PASSAGE:
# Nearly 7 month old still mouthing



## Kirra (Sep 11, 2019)

Hi all, 

Our nearly 7 month old Harlow, whenever we greet him after coming home or whenever she meets any new person when they bend down to pat him he instantly mouths their arm, I know this is a sign of affection but is not ideal with kids/strangers. When we are at home we hand him a toy which he uses as a dummy but when out and about a toy isn't always available. 
Any tips to stop this?


----------



## tegee26 (Apr 25, 2018)

Kirra said:


> Hi all,
> 
> Our nearly 7 month old Harlow, whenever we greet him after coming home or whenever she meets any new person when they bend down to pat him he instantly mouths their arm, I know this is a sign of affection but is not ideal with kids/strangers. When we are at home we hand him a toy which he uses as a dummy but when out and about a toy isn't always available.
> Any tips to stop this?



Following along. Our 7-month old female V has been nibbling & jumping, mainly at my wife and I, more so than we remember our male V at that age. Our male V quickly grew out of the jumping on people when greeted and the nibbling stage seemed much shorter and easier to correct.

We've working hard on high praise when she doesn't do it and trying not to use NO repeatedly. But we are losing our patience.


----------



## ccelsa (Mar 15, 2019)

Our Vizsla (this is our second V) girl is out of control with her biting. She is 15 weeks and no one can pet her because she instantly wants to bite, and we can't even have our grandchildren to our home because she just wants to jump up and bite their clothes and/or their hands. She is perfect in every other way and very, very smart. We are losing our patience on what to do. Any suggestions? We did not have a problem like this with our first girl so it has caught us off guard.


----------



## Erniesmom (Oct 11, 2017)

Ian Dunbar's approach worked for us when our pup was young and mouthy. When Ernie would bite on our hands I would push my hand deeper into his mouth and calmly and quietly repeat "gentle, gentle". He got it pretty quickly and it the prompt to be gentle works in a variety of situations. Look up Ian Dunbar, he has many good training tips. He talks about how a dog needs to learn that his teeth/bites hurt so that he learns to control himself, and that if a dog does not learn it then when he does strike out the bite can be much more severe. He certainly explains it better, but by teaching gentle it also protects our dogs from ending up in a situation where they end up being euthanized.


----------



## gunnr (Aug 14, 2009)

ccelsa said:


> Our Vizsla (this is our second V) girl is out of control with her biting. She is 15 weeks and no one can pet her because she instantly wants to bite, and we can't even have our grandchildren to our home because she just wants to jump up and bite their clothes and/or their hands. She is perfect in every other way and very, very smart. We are losing our patience on what to do. Any suggestions? We did not have a problem like this with our first girl so it has caught us off guard.



There is a bit more info needed.

RECORD LIST:
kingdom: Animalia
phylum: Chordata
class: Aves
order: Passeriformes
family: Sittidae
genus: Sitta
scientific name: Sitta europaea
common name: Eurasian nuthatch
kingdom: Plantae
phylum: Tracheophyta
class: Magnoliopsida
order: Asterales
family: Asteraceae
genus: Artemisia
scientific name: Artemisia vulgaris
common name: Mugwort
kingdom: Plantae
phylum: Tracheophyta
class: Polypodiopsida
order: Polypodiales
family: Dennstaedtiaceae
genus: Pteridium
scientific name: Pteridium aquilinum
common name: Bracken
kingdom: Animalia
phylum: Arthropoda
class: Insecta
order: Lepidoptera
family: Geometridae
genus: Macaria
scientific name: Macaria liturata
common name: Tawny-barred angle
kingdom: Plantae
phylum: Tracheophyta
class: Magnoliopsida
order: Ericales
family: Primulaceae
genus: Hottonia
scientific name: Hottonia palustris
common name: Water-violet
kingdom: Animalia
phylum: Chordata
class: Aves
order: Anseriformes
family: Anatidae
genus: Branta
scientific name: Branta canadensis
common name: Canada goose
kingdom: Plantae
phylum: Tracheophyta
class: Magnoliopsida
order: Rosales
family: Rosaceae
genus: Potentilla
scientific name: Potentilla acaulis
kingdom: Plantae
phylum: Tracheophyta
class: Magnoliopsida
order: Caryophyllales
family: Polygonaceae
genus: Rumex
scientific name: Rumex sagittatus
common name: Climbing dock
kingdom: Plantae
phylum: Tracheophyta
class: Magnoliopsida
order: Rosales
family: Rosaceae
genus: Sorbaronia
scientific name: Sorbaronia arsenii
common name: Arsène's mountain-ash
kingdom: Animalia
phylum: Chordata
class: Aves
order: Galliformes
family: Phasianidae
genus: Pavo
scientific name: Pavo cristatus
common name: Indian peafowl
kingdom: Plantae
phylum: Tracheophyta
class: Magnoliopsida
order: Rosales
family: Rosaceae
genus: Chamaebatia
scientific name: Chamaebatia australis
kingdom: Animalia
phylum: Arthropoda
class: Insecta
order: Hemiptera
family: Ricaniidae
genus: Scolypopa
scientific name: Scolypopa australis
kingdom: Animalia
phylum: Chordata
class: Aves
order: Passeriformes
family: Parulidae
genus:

GOAL:
Name every user who posted in the mouthing thread, in the order their posts appear.

THE RESULT:
Kirra, tegee26, ccelsa, Erniesmom, gunnr